*What you will do*: Please write out the line containing "testing, exploitation, web" and each line after it through the end of the data, exactly, and nothing else.

*** Source material ***

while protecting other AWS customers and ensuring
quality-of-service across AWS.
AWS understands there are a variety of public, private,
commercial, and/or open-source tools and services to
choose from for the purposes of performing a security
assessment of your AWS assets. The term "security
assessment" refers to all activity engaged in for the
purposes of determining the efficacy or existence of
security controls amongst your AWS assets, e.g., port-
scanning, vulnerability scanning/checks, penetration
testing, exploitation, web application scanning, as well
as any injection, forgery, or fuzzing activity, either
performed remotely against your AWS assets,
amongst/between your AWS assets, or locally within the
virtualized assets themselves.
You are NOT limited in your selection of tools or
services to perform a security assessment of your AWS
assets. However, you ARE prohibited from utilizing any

*** End of Source material ***

*Problem solution*:
testing, exploitation, web application scanning, as well
as any injection, forgery, or fuzzing activity, either
performed remotely against your AWS assets,
amongst/between your AWS assets, or locally within the
virtualized assets themselves.
You are NOT limited in your selection of tools or
services to perform a security assessment of your AWS
assets. However, you ARE prohibited from utilizing any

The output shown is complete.